**Task prompt**: Rewrite the rows below, between the lines holding "right wrist: (174, 169, -1)" and "right ankle: (515, 215, 20)", inclusive, keeping every line, the "Person at" lines included. In each keypoint triple, multiply the x and y pixel coordinates and the depth by 0.6 and round to whole numbers, halves up; leave the person boxes unchanged.

Excerpts from a dataset
****************

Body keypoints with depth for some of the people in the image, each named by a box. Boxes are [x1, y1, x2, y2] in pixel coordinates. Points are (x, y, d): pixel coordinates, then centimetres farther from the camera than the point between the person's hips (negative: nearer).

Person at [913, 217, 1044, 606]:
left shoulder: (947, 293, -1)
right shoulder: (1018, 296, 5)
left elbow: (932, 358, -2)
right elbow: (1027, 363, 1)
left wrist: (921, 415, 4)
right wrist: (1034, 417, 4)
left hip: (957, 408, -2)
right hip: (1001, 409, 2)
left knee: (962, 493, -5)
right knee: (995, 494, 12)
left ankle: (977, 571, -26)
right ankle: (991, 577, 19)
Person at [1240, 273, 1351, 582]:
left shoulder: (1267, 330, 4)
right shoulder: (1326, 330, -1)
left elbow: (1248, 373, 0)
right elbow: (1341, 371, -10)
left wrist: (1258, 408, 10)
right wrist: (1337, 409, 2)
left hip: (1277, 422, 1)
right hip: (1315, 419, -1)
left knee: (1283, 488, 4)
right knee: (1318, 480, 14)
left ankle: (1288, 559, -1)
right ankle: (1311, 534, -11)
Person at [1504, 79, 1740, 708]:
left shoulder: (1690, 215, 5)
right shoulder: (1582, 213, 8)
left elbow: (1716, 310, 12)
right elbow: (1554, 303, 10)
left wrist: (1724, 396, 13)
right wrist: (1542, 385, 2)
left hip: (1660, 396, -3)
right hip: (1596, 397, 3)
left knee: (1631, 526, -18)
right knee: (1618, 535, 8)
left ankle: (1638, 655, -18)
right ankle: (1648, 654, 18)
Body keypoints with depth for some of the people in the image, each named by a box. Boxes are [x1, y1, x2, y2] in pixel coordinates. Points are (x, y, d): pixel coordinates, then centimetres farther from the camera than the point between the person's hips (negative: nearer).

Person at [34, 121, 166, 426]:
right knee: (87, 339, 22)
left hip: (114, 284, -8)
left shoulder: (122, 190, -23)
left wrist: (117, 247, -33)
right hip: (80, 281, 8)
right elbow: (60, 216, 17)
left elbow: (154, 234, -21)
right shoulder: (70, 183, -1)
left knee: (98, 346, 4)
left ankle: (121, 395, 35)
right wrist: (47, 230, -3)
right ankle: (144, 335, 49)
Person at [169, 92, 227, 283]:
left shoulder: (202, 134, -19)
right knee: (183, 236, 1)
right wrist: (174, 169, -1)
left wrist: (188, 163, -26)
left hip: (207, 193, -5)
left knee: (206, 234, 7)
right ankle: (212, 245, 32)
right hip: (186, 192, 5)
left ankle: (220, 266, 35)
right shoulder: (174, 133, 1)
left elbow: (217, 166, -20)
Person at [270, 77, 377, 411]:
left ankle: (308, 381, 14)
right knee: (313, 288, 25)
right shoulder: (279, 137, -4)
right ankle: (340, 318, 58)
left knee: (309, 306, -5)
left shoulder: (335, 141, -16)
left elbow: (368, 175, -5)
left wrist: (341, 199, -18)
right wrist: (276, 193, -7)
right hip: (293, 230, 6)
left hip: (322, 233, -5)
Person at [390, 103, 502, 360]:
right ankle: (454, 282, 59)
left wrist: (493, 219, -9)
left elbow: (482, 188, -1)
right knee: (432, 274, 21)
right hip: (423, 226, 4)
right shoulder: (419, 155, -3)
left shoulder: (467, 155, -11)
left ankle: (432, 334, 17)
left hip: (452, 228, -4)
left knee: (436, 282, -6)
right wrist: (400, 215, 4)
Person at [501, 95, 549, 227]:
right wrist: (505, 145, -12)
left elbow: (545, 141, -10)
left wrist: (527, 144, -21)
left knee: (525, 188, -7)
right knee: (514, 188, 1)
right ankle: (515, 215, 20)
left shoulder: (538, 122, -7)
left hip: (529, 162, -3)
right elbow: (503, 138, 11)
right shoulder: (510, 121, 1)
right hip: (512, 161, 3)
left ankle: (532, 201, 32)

****************

**Task answer**:
right wrist: (104, 101, -1)
left wrist: (113, 98, -16)
left hip: (124, 116, -3)
left knee: (124, 140, 4)
right ankle: (127, 147, 19)
right hip: (112, 115, 3)
left ankle: (132, 160, 21)
right shoulder: (104, 80, 1)
left elbow: (130, 100, -12)
Person at [270, 77, 377, 411]:
left ankle: (185, 229, 8)
right knee: (188, 173, 15)
right shoulder: (167, 82, -2)
right ankle: (204, 191, 35)
left knee: (185, 184, -3)
left shoulder: (201, 85, -10)
left elbow: (221, 105, -3)
left wrist: (205, 119, -11)
right wrist: (166, 116, -4)
right hip: (176, 138, 4)
left hip: (193, 140, -3)
Person at [390, 103, 502, 360]:
right ankle: (272, 169, 35)
left wrist: (296, 131, -5)
left elbow: (289, 113, -1)
right knee: (259, 164, 13)
right hip: (254, 136, 2)
right shoulder: (251, 93, -2)
left shoulder: (280, 93, -7)
left ankle: (259, 200, 10)
left hip: (271, 137, -2)
left knee: (262, 169, -4)
right wrist: (240, 129, 2)
Person at [501, 95, 549, 227]:
right wrist: (303, 87, -7)
left elbow: (327, 85, -6)
left wrist: (316, 86, -13)
left knee: (315, 113, -4)
right knee: (308, 113, 1)
right ankle: (309, 129, 12)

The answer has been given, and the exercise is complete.